The links between these terrorists and right-wing extremism have been documented for nearly a decade. Eric Rudolph is a great example. So is John Burt. So is Donald Spitz.

Note also the last paragraph in this article on Stephen Jordi — Pastor Ruckman knows what’s going on in his community. Jordi had hopes of killing Clinton and Bush. And the Patriot movement is happy to embrace Jordi as a sympathetic figure. (Scroll down, and if you thought abortionviolence.org was bad, you really don’t want to read that link. But this is what’s happening in our culture and I kind of think it’s better to know.)

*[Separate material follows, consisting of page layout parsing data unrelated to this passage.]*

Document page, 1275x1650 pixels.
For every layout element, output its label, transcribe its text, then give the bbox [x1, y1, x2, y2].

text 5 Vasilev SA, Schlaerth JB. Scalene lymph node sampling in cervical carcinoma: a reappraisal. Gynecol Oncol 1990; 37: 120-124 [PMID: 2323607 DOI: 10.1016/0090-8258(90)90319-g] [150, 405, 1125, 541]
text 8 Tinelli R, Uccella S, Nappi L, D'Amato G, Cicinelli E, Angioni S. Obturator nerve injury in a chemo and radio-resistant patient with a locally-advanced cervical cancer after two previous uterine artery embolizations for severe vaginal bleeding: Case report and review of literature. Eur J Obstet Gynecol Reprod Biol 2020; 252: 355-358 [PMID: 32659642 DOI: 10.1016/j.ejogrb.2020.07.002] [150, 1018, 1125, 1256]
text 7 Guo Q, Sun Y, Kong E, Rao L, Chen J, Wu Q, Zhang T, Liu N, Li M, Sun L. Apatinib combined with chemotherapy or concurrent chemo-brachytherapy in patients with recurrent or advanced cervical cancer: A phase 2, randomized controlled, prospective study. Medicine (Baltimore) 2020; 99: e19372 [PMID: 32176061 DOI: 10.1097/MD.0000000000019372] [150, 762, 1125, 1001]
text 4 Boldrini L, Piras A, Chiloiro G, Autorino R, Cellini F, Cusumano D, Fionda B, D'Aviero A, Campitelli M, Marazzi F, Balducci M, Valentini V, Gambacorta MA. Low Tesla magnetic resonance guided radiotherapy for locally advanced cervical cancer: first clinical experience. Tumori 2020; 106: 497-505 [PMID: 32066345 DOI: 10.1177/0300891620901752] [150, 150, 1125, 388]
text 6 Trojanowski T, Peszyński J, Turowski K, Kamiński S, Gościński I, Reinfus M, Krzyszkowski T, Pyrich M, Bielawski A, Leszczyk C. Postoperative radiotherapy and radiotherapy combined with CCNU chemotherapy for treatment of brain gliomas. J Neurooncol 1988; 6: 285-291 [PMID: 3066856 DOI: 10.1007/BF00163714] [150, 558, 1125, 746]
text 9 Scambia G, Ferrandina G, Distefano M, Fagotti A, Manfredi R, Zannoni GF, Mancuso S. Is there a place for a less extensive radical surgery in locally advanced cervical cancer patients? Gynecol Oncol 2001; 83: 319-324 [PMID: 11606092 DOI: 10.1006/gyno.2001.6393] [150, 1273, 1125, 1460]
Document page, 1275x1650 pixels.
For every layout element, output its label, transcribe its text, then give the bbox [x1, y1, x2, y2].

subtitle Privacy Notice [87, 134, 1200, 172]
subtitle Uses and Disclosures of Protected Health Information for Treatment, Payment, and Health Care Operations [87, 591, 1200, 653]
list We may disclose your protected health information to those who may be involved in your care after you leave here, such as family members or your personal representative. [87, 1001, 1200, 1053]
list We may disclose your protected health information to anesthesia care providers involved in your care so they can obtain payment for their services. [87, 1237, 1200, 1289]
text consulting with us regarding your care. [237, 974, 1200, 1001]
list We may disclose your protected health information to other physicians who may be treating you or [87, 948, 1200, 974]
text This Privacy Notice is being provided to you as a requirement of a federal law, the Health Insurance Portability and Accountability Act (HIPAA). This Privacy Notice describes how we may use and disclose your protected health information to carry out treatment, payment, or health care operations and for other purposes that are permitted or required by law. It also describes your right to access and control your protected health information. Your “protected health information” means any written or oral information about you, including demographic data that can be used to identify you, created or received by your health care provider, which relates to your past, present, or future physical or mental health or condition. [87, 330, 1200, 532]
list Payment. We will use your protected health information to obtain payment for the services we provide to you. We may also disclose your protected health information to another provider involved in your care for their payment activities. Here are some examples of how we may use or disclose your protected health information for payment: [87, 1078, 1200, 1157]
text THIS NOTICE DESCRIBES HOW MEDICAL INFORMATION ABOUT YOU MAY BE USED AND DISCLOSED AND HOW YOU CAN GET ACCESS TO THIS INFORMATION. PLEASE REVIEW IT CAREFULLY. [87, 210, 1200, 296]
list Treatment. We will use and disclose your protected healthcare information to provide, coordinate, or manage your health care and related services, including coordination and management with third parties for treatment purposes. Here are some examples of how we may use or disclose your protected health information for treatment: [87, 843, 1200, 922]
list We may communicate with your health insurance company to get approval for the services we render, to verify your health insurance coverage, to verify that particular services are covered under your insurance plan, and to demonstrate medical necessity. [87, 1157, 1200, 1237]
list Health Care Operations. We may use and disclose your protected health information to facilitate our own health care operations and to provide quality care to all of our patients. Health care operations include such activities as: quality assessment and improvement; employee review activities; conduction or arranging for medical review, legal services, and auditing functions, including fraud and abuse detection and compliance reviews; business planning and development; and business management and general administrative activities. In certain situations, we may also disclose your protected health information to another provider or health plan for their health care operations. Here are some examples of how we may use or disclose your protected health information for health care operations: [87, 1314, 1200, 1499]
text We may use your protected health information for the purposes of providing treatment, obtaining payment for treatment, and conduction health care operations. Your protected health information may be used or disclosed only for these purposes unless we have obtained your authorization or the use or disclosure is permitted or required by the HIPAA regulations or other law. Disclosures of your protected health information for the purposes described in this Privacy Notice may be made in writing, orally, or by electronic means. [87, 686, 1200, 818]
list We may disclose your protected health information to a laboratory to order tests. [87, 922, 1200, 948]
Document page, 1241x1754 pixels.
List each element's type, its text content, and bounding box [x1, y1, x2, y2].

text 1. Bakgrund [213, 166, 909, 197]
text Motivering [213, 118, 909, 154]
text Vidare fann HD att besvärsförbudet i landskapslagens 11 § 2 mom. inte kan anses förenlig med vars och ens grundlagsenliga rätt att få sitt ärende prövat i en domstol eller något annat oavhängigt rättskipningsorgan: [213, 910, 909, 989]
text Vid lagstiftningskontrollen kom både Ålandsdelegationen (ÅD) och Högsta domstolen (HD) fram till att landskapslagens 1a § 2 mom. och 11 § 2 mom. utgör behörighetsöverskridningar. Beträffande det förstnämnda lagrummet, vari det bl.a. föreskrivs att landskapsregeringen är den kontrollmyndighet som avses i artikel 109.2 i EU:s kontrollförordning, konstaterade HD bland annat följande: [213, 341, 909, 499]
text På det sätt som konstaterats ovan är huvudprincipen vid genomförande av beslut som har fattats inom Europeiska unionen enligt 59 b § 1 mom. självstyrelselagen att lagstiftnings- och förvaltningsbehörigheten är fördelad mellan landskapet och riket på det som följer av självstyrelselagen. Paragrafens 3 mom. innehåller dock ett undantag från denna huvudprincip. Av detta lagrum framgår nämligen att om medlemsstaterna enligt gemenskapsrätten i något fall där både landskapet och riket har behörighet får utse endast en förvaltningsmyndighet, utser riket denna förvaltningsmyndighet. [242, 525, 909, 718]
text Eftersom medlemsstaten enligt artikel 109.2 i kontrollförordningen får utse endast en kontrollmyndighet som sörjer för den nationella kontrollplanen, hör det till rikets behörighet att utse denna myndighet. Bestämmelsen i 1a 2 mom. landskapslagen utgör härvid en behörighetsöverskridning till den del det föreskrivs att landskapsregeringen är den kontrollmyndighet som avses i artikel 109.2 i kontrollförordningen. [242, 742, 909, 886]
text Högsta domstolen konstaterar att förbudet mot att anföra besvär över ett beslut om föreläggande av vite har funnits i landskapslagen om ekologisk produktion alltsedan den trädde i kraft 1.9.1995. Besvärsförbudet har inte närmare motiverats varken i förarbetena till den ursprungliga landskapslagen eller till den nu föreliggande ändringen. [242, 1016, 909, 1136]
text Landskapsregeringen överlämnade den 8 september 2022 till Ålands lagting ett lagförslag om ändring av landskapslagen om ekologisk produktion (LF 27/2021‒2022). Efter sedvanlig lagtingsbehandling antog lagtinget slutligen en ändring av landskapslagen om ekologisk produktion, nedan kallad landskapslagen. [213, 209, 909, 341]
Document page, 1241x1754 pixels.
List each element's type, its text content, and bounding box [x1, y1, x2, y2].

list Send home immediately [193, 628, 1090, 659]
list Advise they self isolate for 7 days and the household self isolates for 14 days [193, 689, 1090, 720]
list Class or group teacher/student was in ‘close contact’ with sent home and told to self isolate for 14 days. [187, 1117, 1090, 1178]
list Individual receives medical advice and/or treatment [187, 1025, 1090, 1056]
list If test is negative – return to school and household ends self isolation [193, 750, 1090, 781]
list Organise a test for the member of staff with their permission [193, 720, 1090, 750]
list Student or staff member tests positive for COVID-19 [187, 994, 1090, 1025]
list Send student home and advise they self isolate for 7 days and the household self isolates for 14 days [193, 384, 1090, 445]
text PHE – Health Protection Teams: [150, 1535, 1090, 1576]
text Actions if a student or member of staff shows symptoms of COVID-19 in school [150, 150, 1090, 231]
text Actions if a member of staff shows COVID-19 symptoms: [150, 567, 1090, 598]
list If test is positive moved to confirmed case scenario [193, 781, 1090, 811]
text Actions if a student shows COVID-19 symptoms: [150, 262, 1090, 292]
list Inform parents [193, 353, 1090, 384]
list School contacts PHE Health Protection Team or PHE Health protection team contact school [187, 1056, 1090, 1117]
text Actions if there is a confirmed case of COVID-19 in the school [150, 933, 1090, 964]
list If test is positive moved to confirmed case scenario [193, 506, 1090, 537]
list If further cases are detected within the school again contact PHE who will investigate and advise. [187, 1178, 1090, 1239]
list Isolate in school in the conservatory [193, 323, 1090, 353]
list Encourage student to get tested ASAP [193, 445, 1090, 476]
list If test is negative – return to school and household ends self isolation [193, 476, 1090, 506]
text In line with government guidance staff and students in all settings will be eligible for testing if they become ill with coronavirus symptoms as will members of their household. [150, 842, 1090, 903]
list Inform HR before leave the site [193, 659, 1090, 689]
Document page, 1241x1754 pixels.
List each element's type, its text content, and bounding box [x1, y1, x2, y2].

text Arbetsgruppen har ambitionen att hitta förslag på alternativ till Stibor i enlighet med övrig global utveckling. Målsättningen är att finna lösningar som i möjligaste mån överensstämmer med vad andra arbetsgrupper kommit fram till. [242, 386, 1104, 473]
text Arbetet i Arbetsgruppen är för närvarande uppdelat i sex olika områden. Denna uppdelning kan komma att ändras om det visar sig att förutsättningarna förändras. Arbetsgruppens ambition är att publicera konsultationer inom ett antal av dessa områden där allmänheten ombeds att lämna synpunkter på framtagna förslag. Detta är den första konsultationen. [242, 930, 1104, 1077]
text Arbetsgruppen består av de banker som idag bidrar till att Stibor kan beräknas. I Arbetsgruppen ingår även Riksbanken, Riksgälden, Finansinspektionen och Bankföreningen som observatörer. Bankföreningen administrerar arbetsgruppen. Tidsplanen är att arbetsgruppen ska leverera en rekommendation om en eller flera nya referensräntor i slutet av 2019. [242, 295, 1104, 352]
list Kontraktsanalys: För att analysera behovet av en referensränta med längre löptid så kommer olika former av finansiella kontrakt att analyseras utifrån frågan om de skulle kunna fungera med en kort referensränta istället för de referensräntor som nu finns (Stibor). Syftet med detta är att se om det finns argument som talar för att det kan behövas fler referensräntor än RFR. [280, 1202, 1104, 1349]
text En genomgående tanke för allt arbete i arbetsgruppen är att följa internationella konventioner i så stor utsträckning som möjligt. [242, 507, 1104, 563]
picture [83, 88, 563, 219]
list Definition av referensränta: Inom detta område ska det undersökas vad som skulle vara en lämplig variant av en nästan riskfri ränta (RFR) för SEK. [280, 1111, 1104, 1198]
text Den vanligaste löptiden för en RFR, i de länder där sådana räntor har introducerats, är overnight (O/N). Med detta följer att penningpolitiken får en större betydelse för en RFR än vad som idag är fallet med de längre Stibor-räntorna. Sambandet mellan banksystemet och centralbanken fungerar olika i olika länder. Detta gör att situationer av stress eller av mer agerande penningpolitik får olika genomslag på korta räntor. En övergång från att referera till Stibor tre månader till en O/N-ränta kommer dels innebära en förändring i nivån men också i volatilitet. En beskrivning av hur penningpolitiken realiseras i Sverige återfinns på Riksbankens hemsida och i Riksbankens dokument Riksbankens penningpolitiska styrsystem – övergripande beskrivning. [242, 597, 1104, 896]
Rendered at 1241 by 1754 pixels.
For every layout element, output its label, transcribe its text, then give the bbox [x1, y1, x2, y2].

It’s all part of the same fabric; it’s all part of the same culture of violence.

On pussification

So there’s this cheesy essay out there now, The Pussification of the American Male. I’ve been sort of meaning to write about it, but I’ve also been unable to think of anything I could add to the discussion other than “You know, I agree; Kim Du Toit is kind of a wimp for freaking out over a Cheerios commercial.”

(Speaking of which, I’m glad to report that I was listening to sports radio the other day and heard a commercial in which a guy demonstrated the meaning of bitter by calling up his bitter ex-girlfriend. It was pretty funny. More significantly, I take it as conclusive proof that the trend Du Toit documents has been defeated. Or, perhaps, conclusive proof that ad agencies target advertisements to target markets. Not sure which.)

Anyway, if I can’t add substantive commentary, I can add a really good link. TPB comes at the question from a mythological perspective. And nails it. To the wall.

Live Curt Live

A transcript of an informal chat with Curt Schilling i”s up on Sons of Sam Horn”:http://pub208.ezboard.com/fsonsofsamhornbostonredsox.showMessage?topicID=12304.topic.

CurtSchilling38: and then had an email from someone telling me about the SoSH board
CurtSchilling38: so I dropped by and read up, and it was pretty cool
CurtSchilling38: knowing that an entire “nation” of people was rooting for us to make that decision to come to Boston, and
CurtSchilling38: as i said the other day, I am human, its pretty cool to see people wanting you to be a part of “their” team so badly
CurtSchilling38: so I read around, and saw the chat, figured what the hell and started chatting
CurtSchilling38: after a bit, when I convinced some of them that it was me, it was pretty fun

Lots more good stuff. He’s looking forward to working with Varitek, too.